● **What to work on**
Write out the entries below word for word, from the line containing "What Y value" through the end of the entries, and leave out the pictures.

● **Material to process**

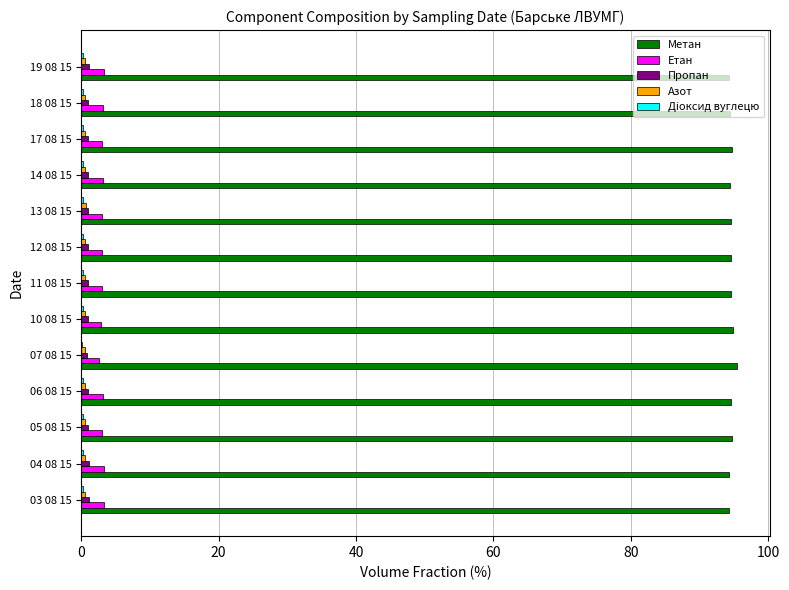

What is the sum of all Метан values?

1229.8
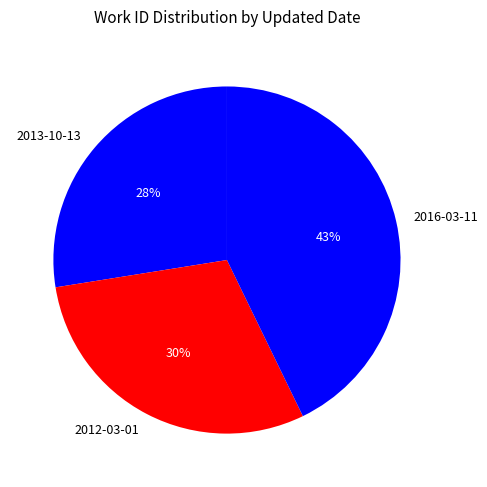

To the nearest percent, what is the difference between the 2016-03-11 and 2013-10-13 slice percentages?

15%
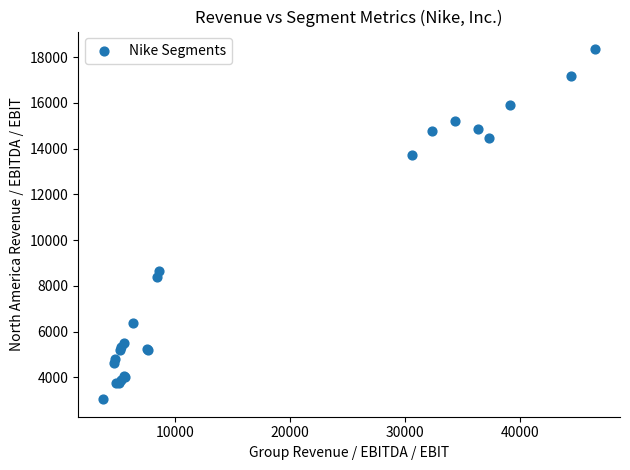

What Y value in the scatter plot is closest to 10700?

8641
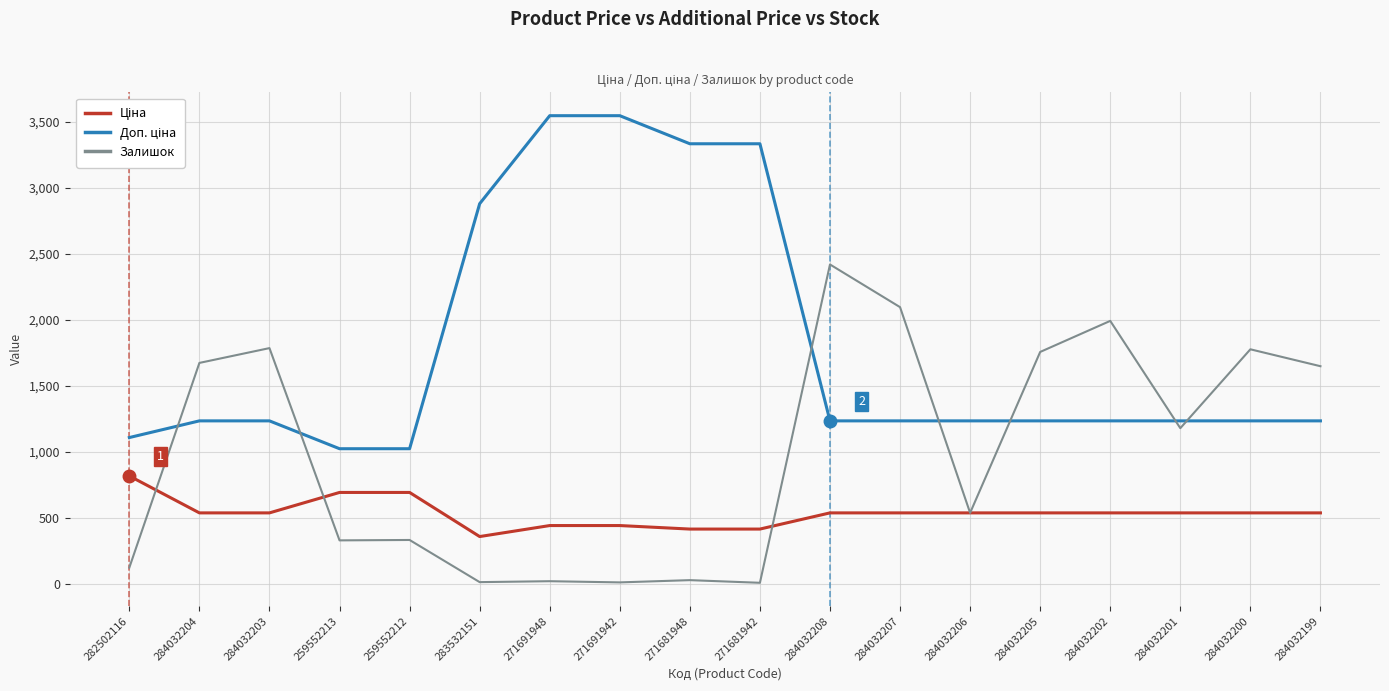

Is it true that Залишок equals 117.2 at 259552212?

False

● **Written reply**
What Y value in the scatter plot is closest to 10700?

8641

Is it true that Залишок equals 117.2 at 259552212?

False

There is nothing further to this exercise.